Quick Minestrone

13 ingredients
10 steps

Ingredients

  • 2 slices bacon, cut in thin strips
  • 1 large onion, finely chopped
  • 1/4 lb. mushrooms, sliced
  • 1 clove garlic, minced or pressed
  • 2 medium carrots, thinly sliced
  • 1 large (49 oz.) can chicken broth
  • 1 (1 lb.) can tomatoes
  • 1 tsp. each: salt and dried basil leaves
  • 1/4 tsp. each: dried thyme leaves and white pepper
  • 4 oz. spaghettini or vermicelli
  • 1/2 lb. snap peas or edible pod peas, ends and strings removed
  • 1/4 c. chopped parsley
  • grated Parmesan cheese

Directions

  1. 1
    In a 5-quart kettle or Dutch oven, cook bacon over medium heat until it begins to brown.
  2. 2
    Mix in onion, mushrooms, garlic and carrots.
  3. 3
    Cook, stirring until onion is soft.
  4. 4
    Add broth, tomatoes (coarsely chopped with liquid), salt, basil, thyme and pepper.
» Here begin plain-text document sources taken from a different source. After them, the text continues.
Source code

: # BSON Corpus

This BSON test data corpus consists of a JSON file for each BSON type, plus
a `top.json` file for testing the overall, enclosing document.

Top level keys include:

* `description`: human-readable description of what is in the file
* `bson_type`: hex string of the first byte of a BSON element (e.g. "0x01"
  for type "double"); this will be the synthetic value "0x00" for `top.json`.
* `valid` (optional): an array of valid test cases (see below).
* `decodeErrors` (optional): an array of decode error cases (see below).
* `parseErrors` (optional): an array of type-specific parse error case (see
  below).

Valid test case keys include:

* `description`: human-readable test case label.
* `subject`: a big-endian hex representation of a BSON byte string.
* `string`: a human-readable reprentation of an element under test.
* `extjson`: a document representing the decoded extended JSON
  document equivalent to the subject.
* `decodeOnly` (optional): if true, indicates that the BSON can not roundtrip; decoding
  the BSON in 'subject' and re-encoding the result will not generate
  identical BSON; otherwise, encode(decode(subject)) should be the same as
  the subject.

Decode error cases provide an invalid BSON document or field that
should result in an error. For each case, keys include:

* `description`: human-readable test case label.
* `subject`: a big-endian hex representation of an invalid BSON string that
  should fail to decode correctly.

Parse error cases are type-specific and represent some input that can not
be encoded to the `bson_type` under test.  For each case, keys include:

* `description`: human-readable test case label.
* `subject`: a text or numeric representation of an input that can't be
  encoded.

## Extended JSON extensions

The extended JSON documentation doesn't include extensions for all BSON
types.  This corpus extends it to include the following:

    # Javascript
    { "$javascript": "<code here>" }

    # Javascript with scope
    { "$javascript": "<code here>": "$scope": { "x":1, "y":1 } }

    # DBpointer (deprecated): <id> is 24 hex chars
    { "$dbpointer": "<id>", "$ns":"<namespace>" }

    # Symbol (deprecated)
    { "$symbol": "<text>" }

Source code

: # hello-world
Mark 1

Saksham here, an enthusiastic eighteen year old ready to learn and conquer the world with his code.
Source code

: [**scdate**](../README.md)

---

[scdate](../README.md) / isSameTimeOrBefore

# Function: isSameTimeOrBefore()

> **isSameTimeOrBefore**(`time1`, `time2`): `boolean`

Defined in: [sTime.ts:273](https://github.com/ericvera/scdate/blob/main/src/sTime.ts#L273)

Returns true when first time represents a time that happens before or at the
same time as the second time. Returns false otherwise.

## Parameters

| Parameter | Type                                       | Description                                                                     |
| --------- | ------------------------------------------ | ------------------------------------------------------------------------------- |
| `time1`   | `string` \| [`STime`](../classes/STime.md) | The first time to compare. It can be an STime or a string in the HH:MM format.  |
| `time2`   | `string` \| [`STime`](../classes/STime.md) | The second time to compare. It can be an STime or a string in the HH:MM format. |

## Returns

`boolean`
Bring to boiling.
  5. 5
    Cover.
  6. 6
    Reduce heat and simmer 15 minutes. Bring soup to boiling; add pasta.
  7. 7
    Bring again to boiling and cook, uncovered, stirring occasionally until nearly tender, about 10 minutes.
  8. 8
    Add peas and parsley and boil for 2 minutes.
  9. 9
    Taste; add salt, if needed.
  10. 10
    Serve with cheese to add to taste.